** Opening Data to use block **

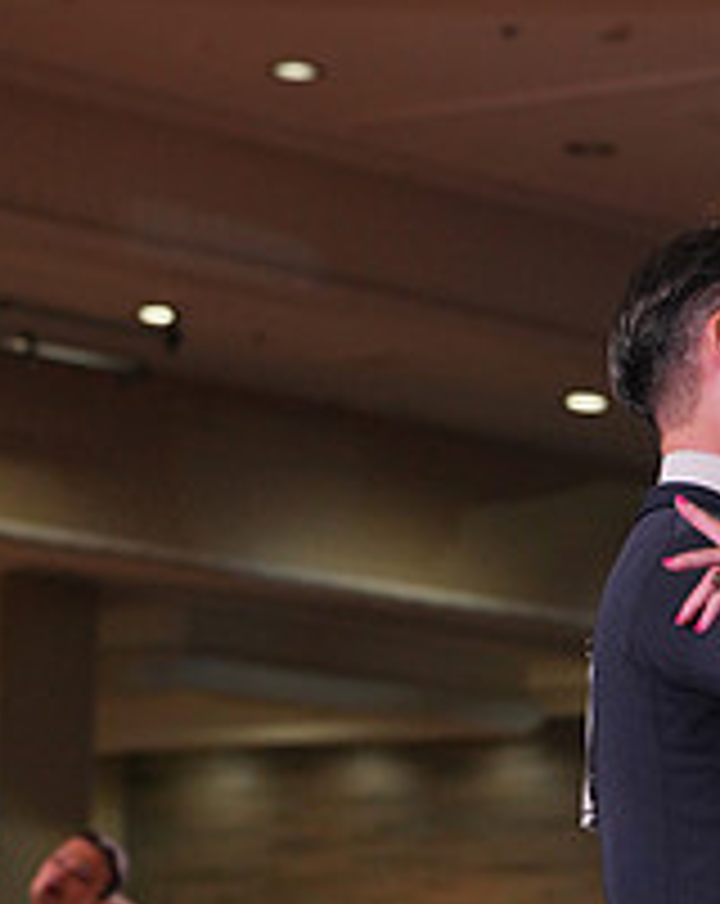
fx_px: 5076
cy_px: 1066
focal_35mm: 190
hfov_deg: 8.1
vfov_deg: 10.0
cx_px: 740
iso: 1000
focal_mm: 70
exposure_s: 1/500
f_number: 4
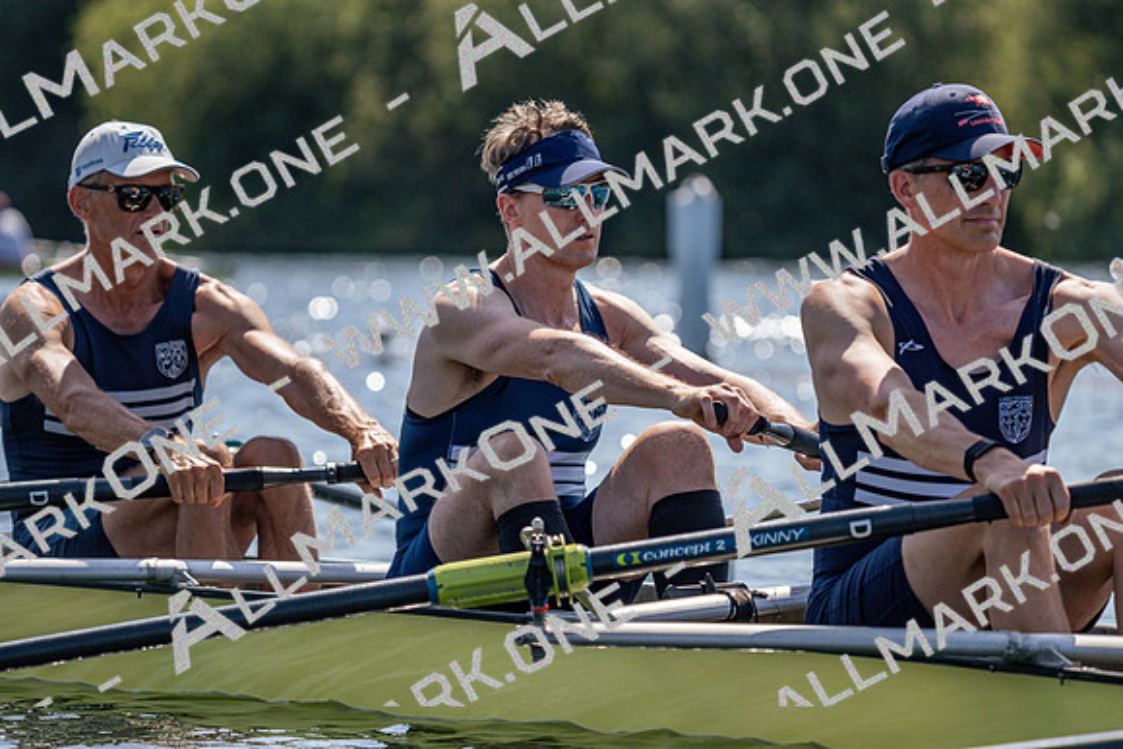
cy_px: 374
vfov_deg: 4.6
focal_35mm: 298
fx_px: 9298
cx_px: 562
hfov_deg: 6.9
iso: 320
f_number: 5.6
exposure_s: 1/2000
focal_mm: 298
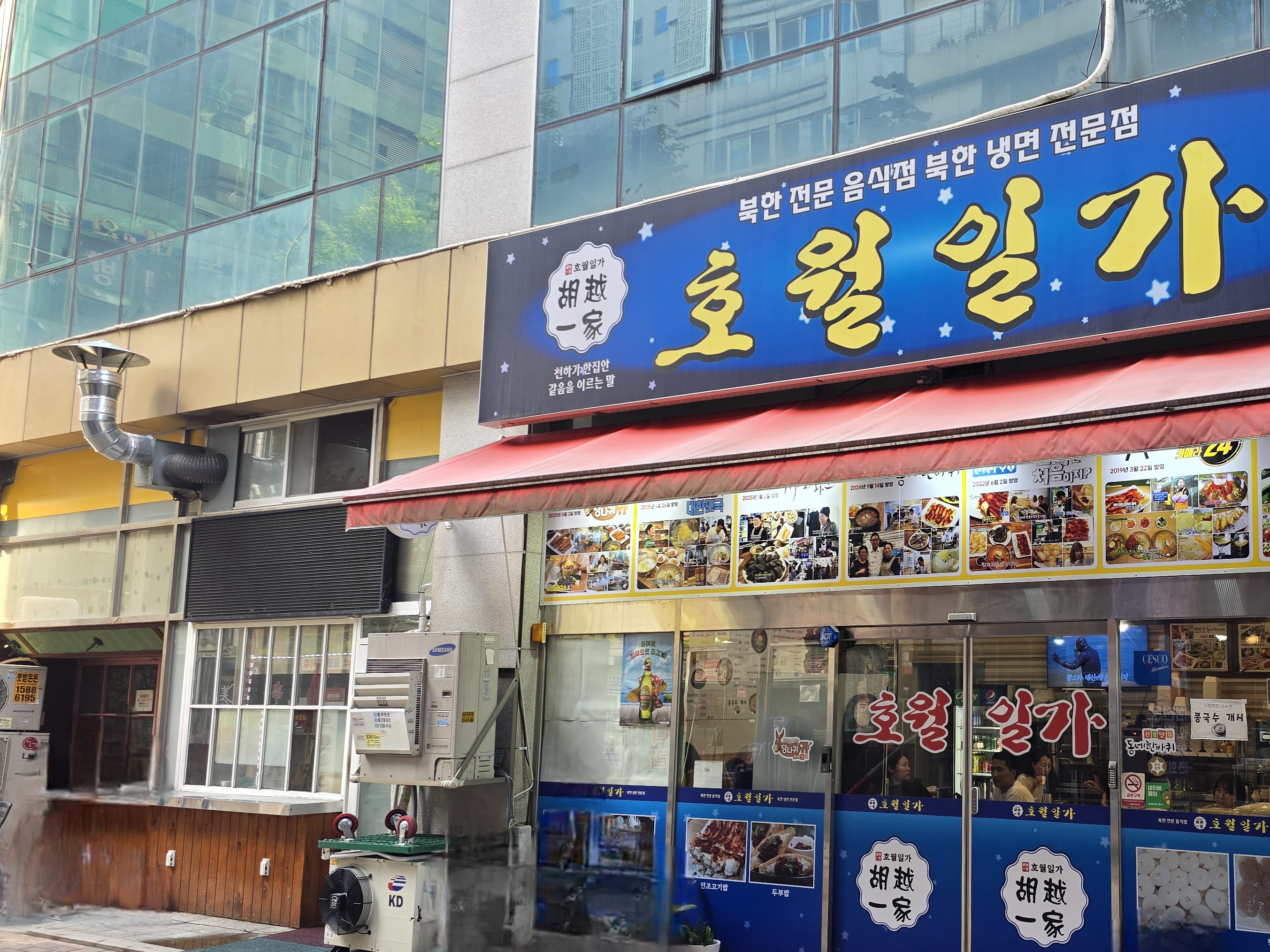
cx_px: 932
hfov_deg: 51.9
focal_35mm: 34
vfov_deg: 41.6
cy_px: 557
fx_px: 1247
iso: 50
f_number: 1.7
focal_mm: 6.3
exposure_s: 1/120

** Closing Data to use block **

§ **What is being asked**
What is needed here is an exact copy of every record, with the pictures left out.

§ **Reply to the task**
fx_px: 5076
cy_px: 1066
focal_35mm: 190
hfov_deg: 8.1
vfov_deg: 10.0
cx_px: 740
iso: 1000
focal_mm: 70
exposure_s: 1/500
f_number: 4
cy_px: 374
vfov_deg: 4.6
focal_35mm: 298
fx_px: 9298
cx_px: 562
hfov_deg: 6.9
iso: 320
f_number: 5.6
exposure_s: 1/2000
focal_mm: 298
cx_px: 932
hfov_deg: 51.9
focal_35mm: 34
vfov_deg: 41.6
cy_px: 557
fx_px: 1247
iso: 50
f_number: 1.7
focal_mm: 6.3
exposure_s: 1/120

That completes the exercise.